EXCERPT:
********

Prime Minister Manmohan Singh can harvest several low-hanging fruits in his second term— most of them in the first three months.There are several low-hanging fruits that the United Progressive Alliance (UPA) can harvest in its second term in office—most of them within 100 days. They include deregulation of petroleum prices, hike in the foreign investment cap in insurance to 49 per cent from the current level of 26 per cent, the legislation to set up a statutory pension fund regulation and development authority, cut in the minimum public sector ownership in banks to 30 per cent from the current level of 51 per cent and establishment of a uniform goods and services tax. These reforms had the approval of the UPA earlier, but were held back by the opposition from the Communists.
Going beyond the UPA agenda, if I were asked my wish list, the top item on it would be the restoration of the right of firms to terminate workers under appropriate conditions. This right is currently denied to all manufacturing firms with 100 or more employees. A good beginning will be to exempt all firms with 1,000 employees or less from the regulation. There is also a need to relax the current onerous conditions governing the right of a firm to reassign workers from one task to another.

********

SOURCE INFORMATION:
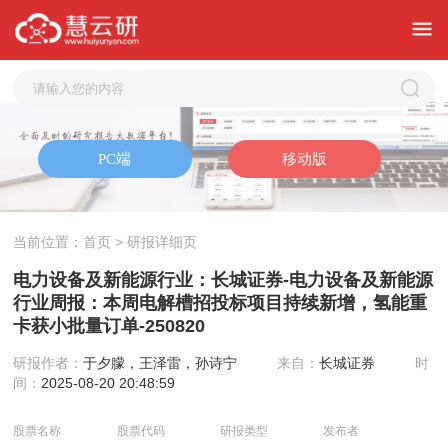
当前位置：
首页
> 研报详细页
电力设备及新能源行业：长城证券-电力设备及新能源
行业周报：本周电解槽招投标项目持续新增，氢能重
卡获小批量订单-250820
研报作者：
于夕朦，王泽雷，孙诗宁
来自：
长城证券
时
间：
2025-08-20 20:48:59
股票名称
股票代码
研报类型
发布者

********

TASK SET:
(a) Reproduce verbatim the passage of the commentary on economic reforms that begins with the words containing "Going beyond the" and ends with "task to another.".
(b) Carry on the commentary on economic reforms from the point where it stops.

ANSWERS BELOW:
(a)
Going beyond the UPA agenda, if I were asked my wish list, the top item on it would be the restoration of the right of firms to terminate workers under appropriate conditions. This right is currently denied to all manufacturing firms with 100 or more employees. A good beginning will be to exempt all firms with 1,000 employees or less from the regulation. There is also a need to relax the current onerous conditions governing the right of a firm to reassign workers from one task to another.

(b)
The second item on my list would be a proper exit policy. The current Board for Industrial and Financial Reconstruction (BIFR) exit procedure under the antiquated Sick Industrial Companies Act of 1985 must be replaced by something equivalent to Chapter 11 of the US Bankruptcy Code. The National Democratic Alliance (NDA) had attempted this reform through the Companies (Second Amendment) Act of 2002 but challenges in the Supreme Court blocked its implementation. The UPA never followed up on this reform.
Good business environment requires not just smooth entry of firms but also smooth exit. The third important area of reform is higher education. The reform of primary education is important but setting aside some issues, such as vouchers to the poor to access private schools, this reform is more or less on course. But when it comes to higher education, the University Grants Commission (UGC) is a big obstacle to reforms, zealously guarding its monopoly rights. The government must break this monopoly and open proper entry channels for private universities, both domestic and foreign, and give full autonomy to all universities and colleges in all areas, including curriculum, degrees, employee salaries and tuition fees. Just opening more UGC-controlled public universities cannot pass for a reform.
Closely related, the UPA had earlier committed to raising the expenditure on health to three per cent of the GDP from one per cent. But it has given no thought to expand the supply of qualified doctors and nurses. The highly corrupt and inefficient Medical Council of India guards its monopoly over the system, putting roadblocks in the way of rapid expansion of medical colleges.
Responding to the resulting shortage of doctors, service providers with no formal medical education whatsoever have proliferated. In rural areas, they are the only private providers and provide 80 per cent of the outpatient care.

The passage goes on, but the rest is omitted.